Document text:
Change Your Image
bad_karma1000
You've made promises you have never kept in the past. Why would this time be any different? Oh that's right! It won't!
"Bleed, the anonymous son of a loser Fireman who never made it in Hollywood seems bitter about that fact. I'm sorry it doesn't work out for everyone buddy".
Yawn. When have I ever said that I had career aspirations in Hollywood?
Never. So how does your pitiful excuse for an insult count?
It doesn't. When are you going to learn shunter that your assumptions are worthless because they are just that, assumptions. No concrete evidence of any kind. We have always assumed you were a loser nobody in hollywood that would occasionally get work as an uncredited extra. And I admit, we were wrong. You don't occasionally get work, you HARDLY ever do. So you see? Our assumptions were wrong to.

Material provided:
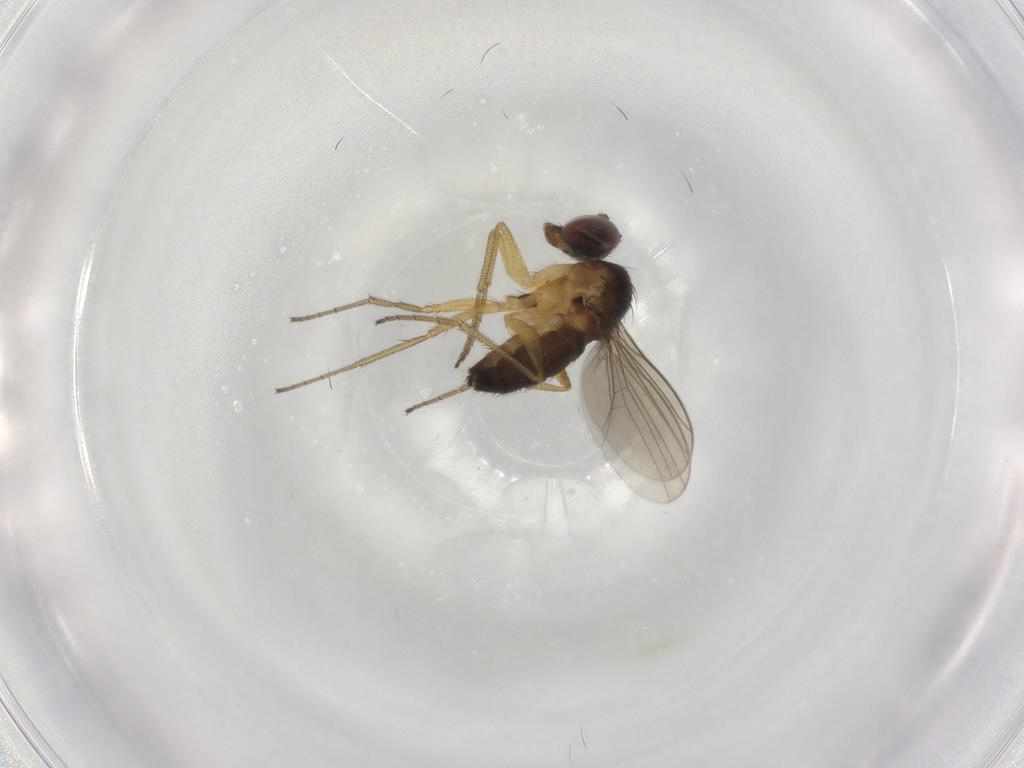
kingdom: Animalia
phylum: Arthropoda
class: Insecta
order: Diptera
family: Dolichopodidae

Problems to work on:
a) Write out every sentence in the "Change Your Image" post that ends with a question mark.
b) Carry on the "Change Your Image" post, starting right after its last sentence.

Expected results:
a)
Why would this time be any different?
When have I ever said that I had career aspirations in Hollywood?
So how does your pitiful excuse for an insult count?
So you see?

b)
So again, never said I had aspirations to be in the "biz" and I never said I didn't. As for whether I have failed in life or not, we'll leave that for the future to decide since I am at least 15 years (or more) younger than yourself
(Of course I'm guessing you are around the age range of 35-40) and seem to already be going further than you.
"By the way, is your girlfriend the one I knocked up outside a porta-potty on that set? Well it could have been sister?".
Afraid not spy. My girlfriend would never be caught dead with an overweight slob, with big creepy looking eyebrows, such as yourself. And her sister never leaves colorado unless she comes down to visit.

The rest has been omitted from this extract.